Pick the right moment and you can get an Echo for roughly half the price of a Google Home, and even at full whack you’ll have to spend almost four times as much to get hold of Apple’s HomePod. This makes it a perfect companion for commitment-phobes who aren’t quite sure how far they want to kit out their smart home, but like the idea of having an AI multitasker for company in the kitchen – even if they might not quite know everything that it’s capable of.
What really makes the Echo such a great vessel for Alexa is that it works almost all the time. A new seven-microphone setup means it’s rarely hard of hearing, there are free skills for everything from checking train times to ordering a takeaway, and almost every new piece of brainiac home tech works with it straight out of the box. Sure, the £40 Echo Dot remains our favourite budget speaker, but for those wanting a little more audio oomph this is the Echo to go for.
5. Google Home (£129)
Pros: Excellent voice assistance | Smart design | Chromecast support
Cons: Showing its age | Sound quality could be better
Google’s Home is in a tough spot right now. In and of itself it’s a fine smart speaker, but it doesn’t do anything better than all of the competition here. And that makes it hard to recommend to anyone who isn’t already committed to Google’s ecosystem.
Having launched way back in November 2016, this turn of events for the Home is hardly surprising, but it does point to a curious future for Google’s original smart speaker. Should it chase sound quality à la Sonos One, which will also support Google Assistant soon, or cut a few corners to match the Amazon Echo on price? Right now, it’s doing neither – and that means you’re getting a great voice assistant wrapped inside a so-so package, which is hardly the most compelling prospect.

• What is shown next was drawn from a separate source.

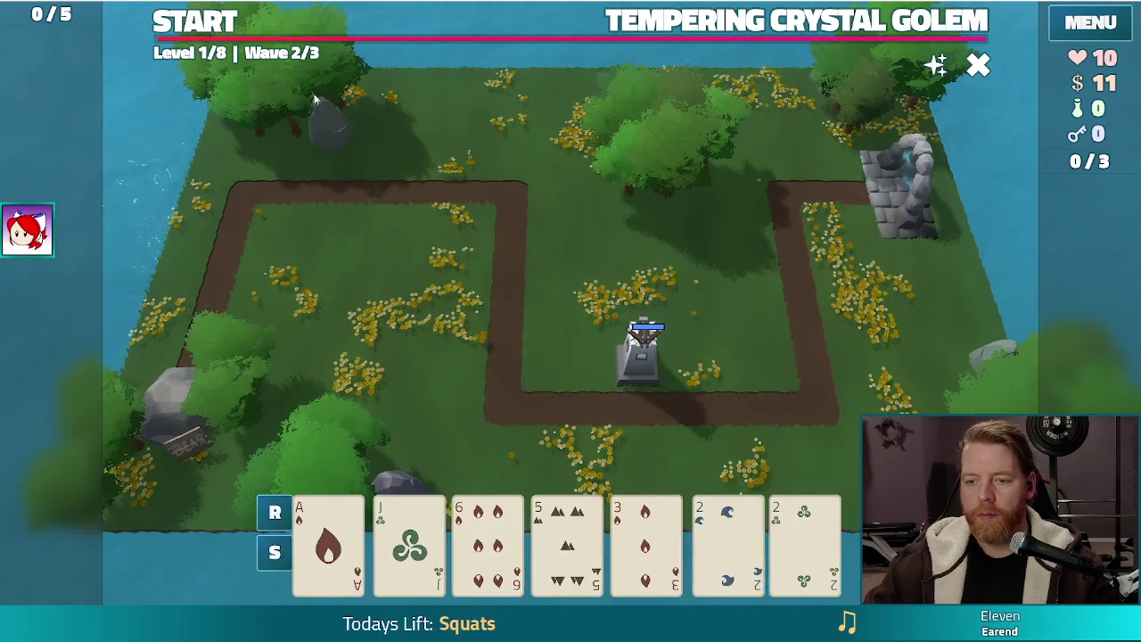
left_click(194, 23)
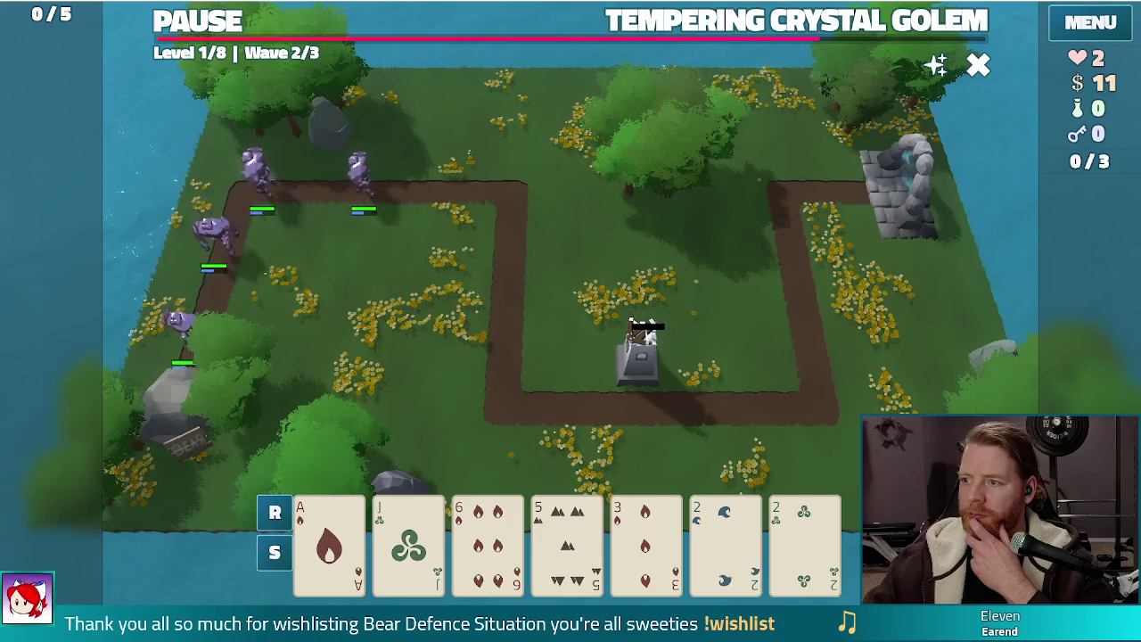
key("F8")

Looking on the bright side of things, the Home is a product with a barrelful of potential and it has got a lot better since launching, especially in terms of the services and smart home products it supports. In a straight three-way face-off with Alexa and Siri, we’d probably give Google Assistant the edge. So with a bit of added musical finesse, the Home could take a real leap forwards in our estimation and do our Spotify playlists proud.